EXERCISE PROMPT: Among the entries that follow, find the lines containing the string "middle" and copy them.
Top of DATASET CONTENT
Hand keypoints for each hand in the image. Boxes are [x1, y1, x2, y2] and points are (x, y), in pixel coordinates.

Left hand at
Bottom of DATASET CONTENT
Top of DATASET CONTENT
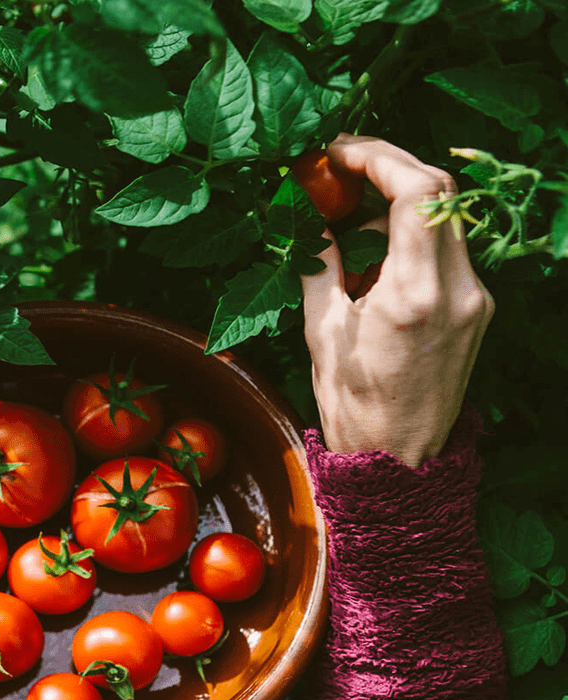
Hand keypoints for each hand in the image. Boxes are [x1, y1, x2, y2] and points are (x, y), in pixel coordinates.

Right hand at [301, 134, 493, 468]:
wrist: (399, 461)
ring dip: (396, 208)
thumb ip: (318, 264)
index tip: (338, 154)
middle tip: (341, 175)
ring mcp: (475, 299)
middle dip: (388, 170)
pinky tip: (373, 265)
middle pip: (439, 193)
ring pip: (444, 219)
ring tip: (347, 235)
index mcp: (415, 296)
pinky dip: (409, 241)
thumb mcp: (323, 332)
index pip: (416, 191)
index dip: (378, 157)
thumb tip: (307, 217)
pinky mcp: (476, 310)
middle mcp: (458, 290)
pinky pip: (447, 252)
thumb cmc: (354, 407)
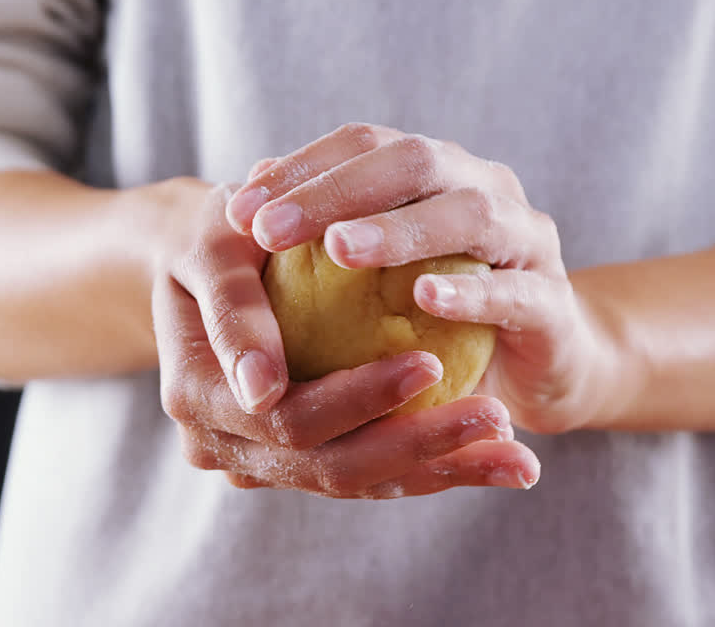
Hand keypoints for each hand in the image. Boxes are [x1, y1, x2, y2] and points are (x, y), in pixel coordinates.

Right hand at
Bottom of DATASET CONTENT
Top of DATASET CONTENT
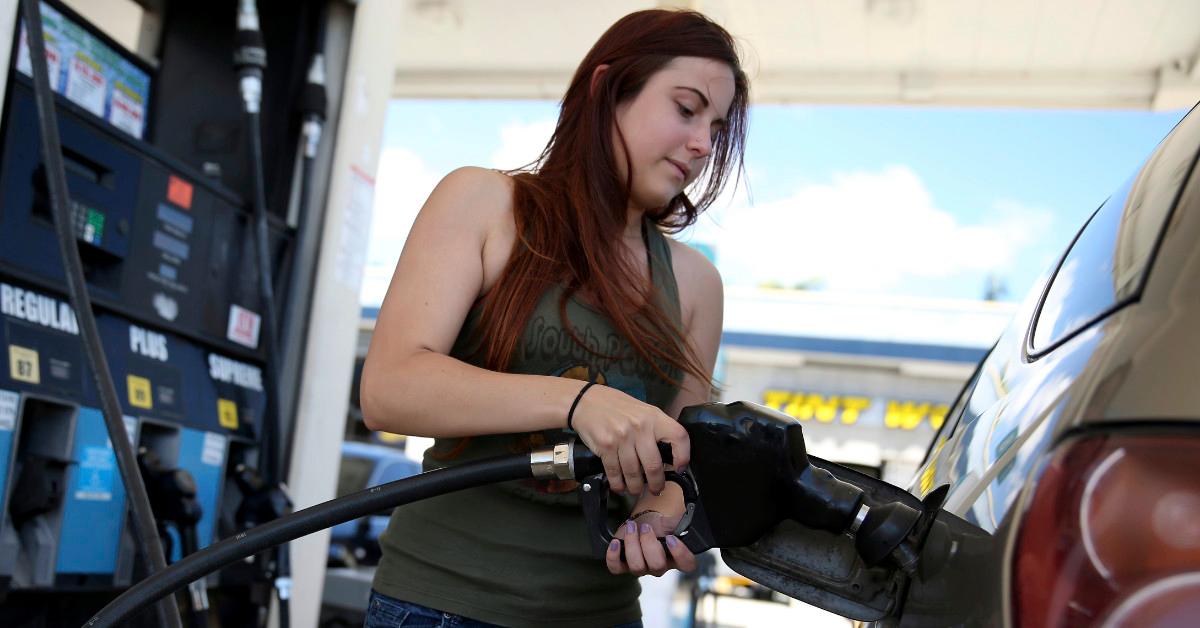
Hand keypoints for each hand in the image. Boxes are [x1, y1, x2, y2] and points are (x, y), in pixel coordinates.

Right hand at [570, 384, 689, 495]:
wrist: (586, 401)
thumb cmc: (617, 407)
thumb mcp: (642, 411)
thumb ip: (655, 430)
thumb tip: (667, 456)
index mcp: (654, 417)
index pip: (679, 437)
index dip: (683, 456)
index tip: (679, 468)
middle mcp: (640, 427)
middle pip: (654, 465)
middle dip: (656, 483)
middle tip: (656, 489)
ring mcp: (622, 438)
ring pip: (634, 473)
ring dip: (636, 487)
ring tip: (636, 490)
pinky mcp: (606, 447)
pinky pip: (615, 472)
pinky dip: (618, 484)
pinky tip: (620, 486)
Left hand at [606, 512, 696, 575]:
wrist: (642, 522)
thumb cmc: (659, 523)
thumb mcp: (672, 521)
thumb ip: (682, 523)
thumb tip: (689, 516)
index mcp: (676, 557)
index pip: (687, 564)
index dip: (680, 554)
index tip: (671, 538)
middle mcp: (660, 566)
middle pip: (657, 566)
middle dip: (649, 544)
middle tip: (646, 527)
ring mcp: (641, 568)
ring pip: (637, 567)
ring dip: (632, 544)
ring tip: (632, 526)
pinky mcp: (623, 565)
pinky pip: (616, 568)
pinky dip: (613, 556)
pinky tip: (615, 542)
Bottom of DATASET CONTENT
SOLVED EXERCISE:
middle tip: (341, 175)
middle dip: (388, 170)
middle pip: (439, 193)
middle mcp: (458, 290)
middle mcp: (640, 427)
middle pip: (654, 465)
middle dip: (656, 483)
middle tip: (656, 489)
middle mcp: (660, 566)
middle pip: (657, 566)
middle dip: (649, 544)
middle tip: (646, 527)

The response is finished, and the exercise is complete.